Both Cathy and Sam are opposed to the plan at first, and reluctant to assist, but soon realise their only choices are to support her or walk away. They realise they have a finite number of days left with her, and plan activities and events to create lasting memories and meaningful ways to say goodbye.

Laura plans a farewell party a few days before her departure for Switzerland. She wants her death to be a ‘happy event’ and questions why we have to make this major part of life so sombre. She wants a joyful day, like a birth or a wedding. She asks that there be ‘love, good memories, but no tears’. The theme she chooses for the party is the Mad Hatters Tea Party.

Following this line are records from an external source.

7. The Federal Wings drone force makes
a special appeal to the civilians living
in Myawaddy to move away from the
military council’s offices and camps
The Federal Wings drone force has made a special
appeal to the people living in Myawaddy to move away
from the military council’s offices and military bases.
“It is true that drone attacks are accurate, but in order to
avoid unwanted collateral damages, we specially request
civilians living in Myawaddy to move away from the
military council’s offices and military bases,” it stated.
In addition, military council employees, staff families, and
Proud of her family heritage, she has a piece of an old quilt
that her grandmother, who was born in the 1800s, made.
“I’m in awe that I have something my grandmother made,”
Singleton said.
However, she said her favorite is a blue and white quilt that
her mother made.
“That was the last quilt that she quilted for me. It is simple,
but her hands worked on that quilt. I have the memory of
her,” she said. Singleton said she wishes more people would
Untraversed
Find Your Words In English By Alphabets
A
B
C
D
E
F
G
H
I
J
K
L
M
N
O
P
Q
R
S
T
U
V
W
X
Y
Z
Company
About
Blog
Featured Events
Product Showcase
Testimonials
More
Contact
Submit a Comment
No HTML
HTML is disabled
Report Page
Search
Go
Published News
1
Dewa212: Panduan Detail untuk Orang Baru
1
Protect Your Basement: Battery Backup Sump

As Cathy and Sam try to understand Laura’s choice, and uncover a range of conflicting views on the issue in the wider community, they also have to fulfill her wish of directing a film about it. Accompanying Laura on her journey to Switzerland and her last days and moments will test them as never before. 

Laura’s Choice will expose and explore complex and often taboo questions as three generations of women travel into uncharted territory and navigate the legal, moral, ethical and emotional issues that arise from Laura’s wish to end her life, on her own terms. 

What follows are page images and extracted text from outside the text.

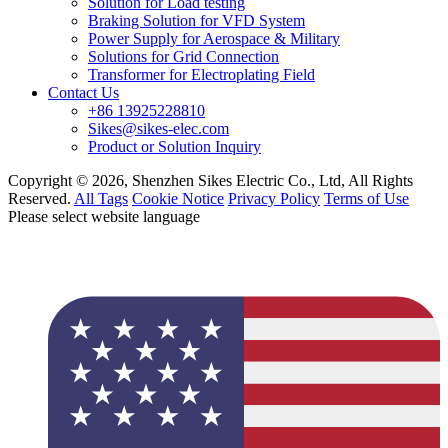
Solution for Load testing
Braking Solution for VFD System
Power Supply for Aerospace & Military
Solutions for Grid Connection
Transformer for Electroplating Field
Contact Us
+86 13925228810
Sikes@sikes-elec.com
Product or Solution Inquiry
Copyright © 2026, Shenzhen Sikes Electric Co., Ltd, All Rights
Reserved.
All Tags
Cookie Notice
Privacy Policy
Terms of Use
Please select website language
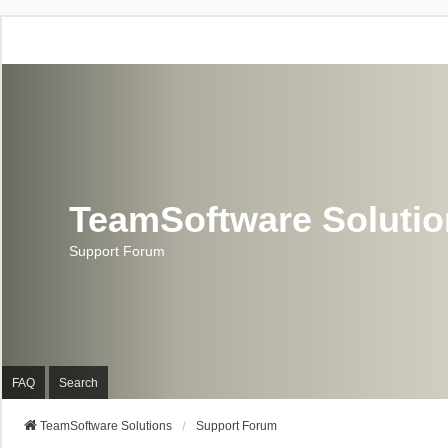
TeamSoftware Soluti
Support Forum
FAQ
Search
TeamSoftware Solutions
Support Forum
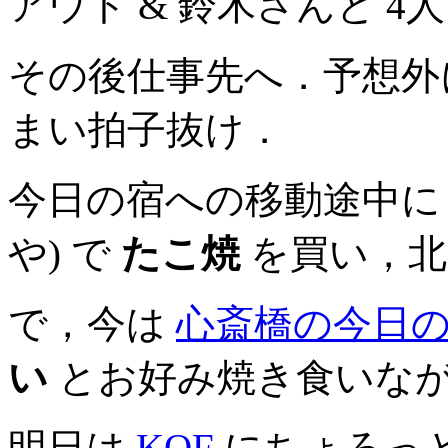
アウト & 鈴木さんと 
その後仕事先へ．予想外
まい拍子抜け．
今日の宿への移動途中
や) で
たこ焼
を買い，北
で，今は
心斎橋の今日
い
とお好み焼き食いな
明日は
KOF
にちょろっ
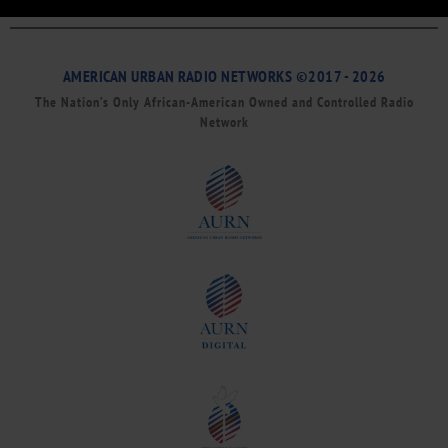
AMERICAN URBAN RADIO NETWORKS ©2017 - 2026
The Nation’s Only African-American Owned and Controlled Radio
Network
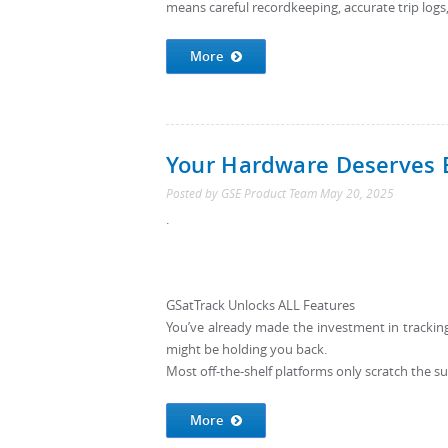
means careful recordkeeping, accurate trip logs
More
Your Hardware Deserves 
Posted by
GSE Product Team
May 20, 2025
.
GSatTrack Unlocks ALL Features
You’ve already made the investment in tracking h
might be holding you back.
Most off-the-shelf platforms only scratch the su
More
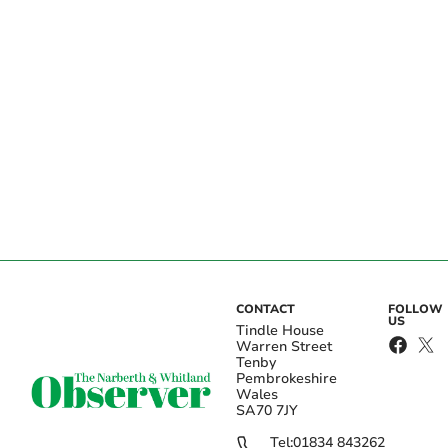
CONTACT
FOLLOW
US
Tindle House
Warren Street
Tenby
Pembrokeshire
Wales
SA70 7JY
Tel:
01834 843262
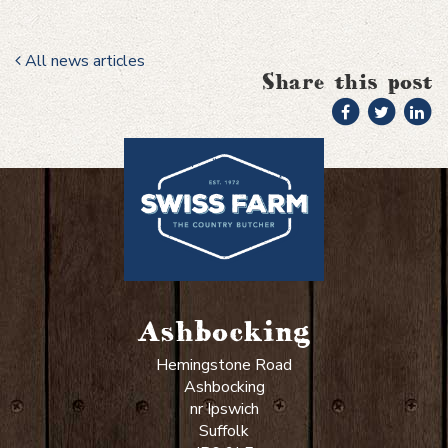
All news articles
Share this post
Ashbocking
Hemingstone Road
Ashbocking
nr Ipswich
Suffolk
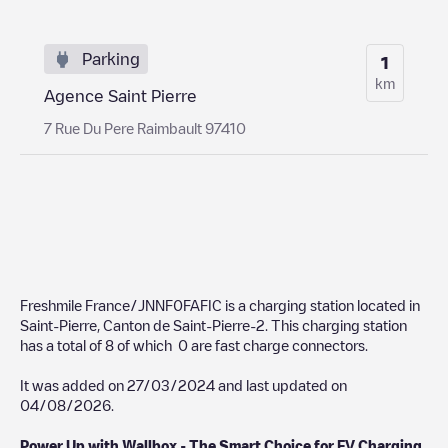
Parking
1
km
Agence Saint Pierre
7 Rue Du Pere Raimbault 97410
Freshmile France/JNNF0FAFIC
is a charging station located in
Saint-Pierre
,
Canton de Saint-Pierre-2
. This charging station
has a total of
8
of which
0
are fast charge connectors.
It was added on
27/03/2024
and last updated on
04/08/2026
.
Power Up with Wallbox - The Smart Choice for EV Charging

“I feel I have had enough and am quite ready to go. I do not want to wait for some debilitating disease to carry me away – and going into an aged care facility to endure pain and suffering to the bitter end is not a future I choose for myself. My choice allows me to say farewell joyfully and then go to sleep in peaceful surroundings, with my family beside me at the end, while I am still able to say thank you for all they have done for me.”